#### Work required
Set down the full forum thread on thyroxine dosage in early pregnancy, word for word.

#### Study text
# Help!Just pregnant...TSH of 7.45! Dosage of thyroxine please.



## kleenexgirl (Jan 15, 2009)

Hi Mazv

We have been extremely lucky to get a natural BFP recently.

I tested 5 days ago, when coincidentally, my GP rang with the results of my thyroid function test.  Unfortunately my TSH was at 7.45 when it was measured (5 days before my AF had been due).  My T3 and T4 were 'within normal limits'.

The last time my TSH was this high was just before I was diagnosed with a thyroid problem, and I ended up in A&E with bradycardia and arrythmia (missed beats) at this time my T3 and T4 were also within normal limits!  
I was having my TFTest done as we were due to start IVF and it hadn't been done for a year before.  

I was taking 125ug but have upped this to 150 since the phone call.
Is this enough?  I know it is often recommended that you increase it by 25 anyway on finding out you are pg.
How soon should I be re tested?

Thank you for any advice... our BFP was so miraculous, I don't want to be stupid and jeopardise it!

Kleenex


----------



## mazv (Jul 31, 2006)

Hi Kleenex,

Congrats on the BFP  all the best for a happy & healthy pregnancy.

Thyroxine requirements can change quite significantly in pregnancy so you should be getting seen by midwife/GP regularly. Seems reasonable to have upped dose in response to recent levels. Wouldn't increase anymore/again until you get a new level done. Usually advise to increase in 25-50 microgram amounts in pregnancy and retest after 4 weeks. Best to speak to GP for advice though.

Maz x


----------

[Stored entries]
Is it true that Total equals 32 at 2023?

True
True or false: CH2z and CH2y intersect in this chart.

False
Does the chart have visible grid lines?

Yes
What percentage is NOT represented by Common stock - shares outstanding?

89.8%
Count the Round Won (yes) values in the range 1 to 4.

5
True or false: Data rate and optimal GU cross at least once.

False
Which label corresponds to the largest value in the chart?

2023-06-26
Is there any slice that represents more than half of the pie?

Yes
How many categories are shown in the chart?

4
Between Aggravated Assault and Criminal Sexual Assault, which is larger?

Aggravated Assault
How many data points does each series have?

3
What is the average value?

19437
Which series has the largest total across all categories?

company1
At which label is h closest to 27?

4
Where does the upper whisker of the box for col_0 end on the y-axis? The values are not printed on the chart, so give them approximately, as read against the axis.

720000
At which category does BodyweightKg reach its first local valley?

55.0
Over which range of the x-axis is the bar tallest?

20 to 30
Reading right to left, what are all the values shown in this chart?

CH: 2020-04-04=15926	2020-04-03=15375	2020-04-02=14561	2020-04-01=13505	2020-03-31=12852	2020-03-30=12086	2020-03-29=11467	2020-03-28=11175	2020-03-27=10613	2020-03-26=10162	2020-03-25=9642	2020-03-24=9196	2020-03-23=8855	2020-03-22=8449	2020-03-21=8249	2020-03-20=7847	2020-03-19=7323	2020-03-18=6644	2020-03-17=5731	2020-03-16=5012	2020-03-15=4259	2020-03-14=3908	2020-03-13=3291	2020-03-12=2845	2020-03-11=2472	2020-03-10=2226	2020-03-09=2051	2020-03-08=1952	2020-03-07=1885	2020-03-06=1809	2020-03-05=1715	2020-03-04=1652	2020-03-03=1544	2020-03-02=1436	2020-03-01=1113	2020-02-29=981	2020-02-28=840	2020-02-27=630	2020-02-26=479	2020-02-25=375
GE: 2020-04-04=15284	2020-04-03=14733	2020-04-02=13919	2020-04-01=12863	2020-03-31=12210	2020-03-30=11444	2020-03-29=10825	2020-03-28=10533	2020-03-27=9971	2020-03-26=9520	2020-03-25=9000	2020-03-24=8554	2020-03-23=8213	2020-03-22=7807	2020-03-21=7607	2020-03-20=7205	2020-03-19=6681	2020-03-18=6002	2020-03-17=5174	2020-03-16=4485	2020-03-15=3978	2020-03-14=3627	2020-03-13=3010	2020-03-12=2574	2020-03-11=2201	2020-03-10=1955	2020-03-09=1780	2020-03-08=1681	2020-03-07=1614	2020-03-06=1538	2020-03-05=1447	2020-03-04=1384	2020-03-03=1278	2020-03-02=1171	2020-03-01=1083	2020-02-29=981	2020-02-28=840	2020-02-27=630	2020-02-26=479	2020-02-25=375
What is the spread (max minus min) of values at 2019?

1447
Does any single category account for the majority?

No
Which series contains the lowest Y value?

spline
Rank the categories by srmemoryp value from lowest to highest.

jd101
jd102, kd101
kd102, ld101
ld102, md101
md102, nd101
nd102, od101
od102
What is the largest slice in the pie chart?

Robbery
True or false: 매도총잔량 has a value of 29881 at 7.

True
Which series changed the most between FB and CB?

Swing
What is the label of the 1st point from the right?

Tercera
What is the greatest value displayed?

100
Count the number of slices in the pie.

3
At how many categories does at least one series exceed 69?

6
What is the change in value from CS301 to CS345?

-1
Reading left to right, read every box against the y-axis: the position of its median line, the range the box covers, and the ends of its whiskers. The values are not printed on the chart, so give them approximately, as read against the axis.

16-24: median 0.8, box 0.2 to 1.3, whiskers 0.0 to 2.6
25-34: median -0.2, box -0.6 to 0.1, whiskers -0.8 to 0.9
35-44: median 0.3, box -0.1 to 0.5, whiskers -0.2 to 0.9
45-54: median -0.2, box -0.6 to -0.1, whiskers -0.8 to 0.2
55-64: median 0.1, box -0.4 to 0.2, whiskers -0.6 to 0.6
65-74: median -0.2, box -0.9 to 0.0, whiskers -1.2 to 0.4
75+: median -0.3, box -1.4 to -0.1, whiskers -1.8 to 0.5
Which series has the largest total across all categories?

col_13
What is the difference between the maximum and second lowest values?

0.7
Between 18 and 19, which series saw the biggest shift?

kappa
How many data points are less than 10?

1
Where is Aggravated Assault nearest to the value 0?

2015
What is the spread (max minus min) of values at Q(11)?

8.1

#### Task response
# Help!Just pregnant...TSH of 7.45! Dosage of thyroxine please.



## kleenexgirl (Jan 15, 2009)

Hi Mazv

We have been extremely lucky to get a natural BFP recently.

I tested 5 days ago, when coincidentally, my GP rang with the results of my thyroid function test.  Unfortunately my TSH was at 7.45 when it was measured (5 days before my AF had been due).  My T3 and T4 were 'within normal limits'.

The last time my TSH was this high was just before I was diagnosed with a thyroid problem, and I ended up in A&E with bradycardia and arrythmia (missed beats) at this time my T3 and T4 were also within normal limits!  
I was having my TFTest done as we were due to start IVF and it hadn't been done for a year before.  

I was taking 125ug but have upped this to 150 since the phone call.
Is this enough?  I know it is often recommended that you increase it by 25 anyway on finding out you are pg.
How soon should I be re tested?

Thank you for any advice... our BFP was so miraculous, I don't want to be stupid and jeopardise it!

Kleenex


----------



## mazv (Jul 31, 2006)

Hi Kleenex,

Congrats on the BFP  all the best for a happy & healthy pregnancy.

Thyroxine requirements can change quite significantly in pregnancy so you should be getting seen by midwife/GP regularly. Seems reasonable to have upped dose in response to recent levels. Wouldn't increase anymore/again until you get a new level done. Usually advise to increase in 25-50 microgram amounts in pregnancy and retest after 4 weeks. Best to speak to GP for advice though.

Maz x


----------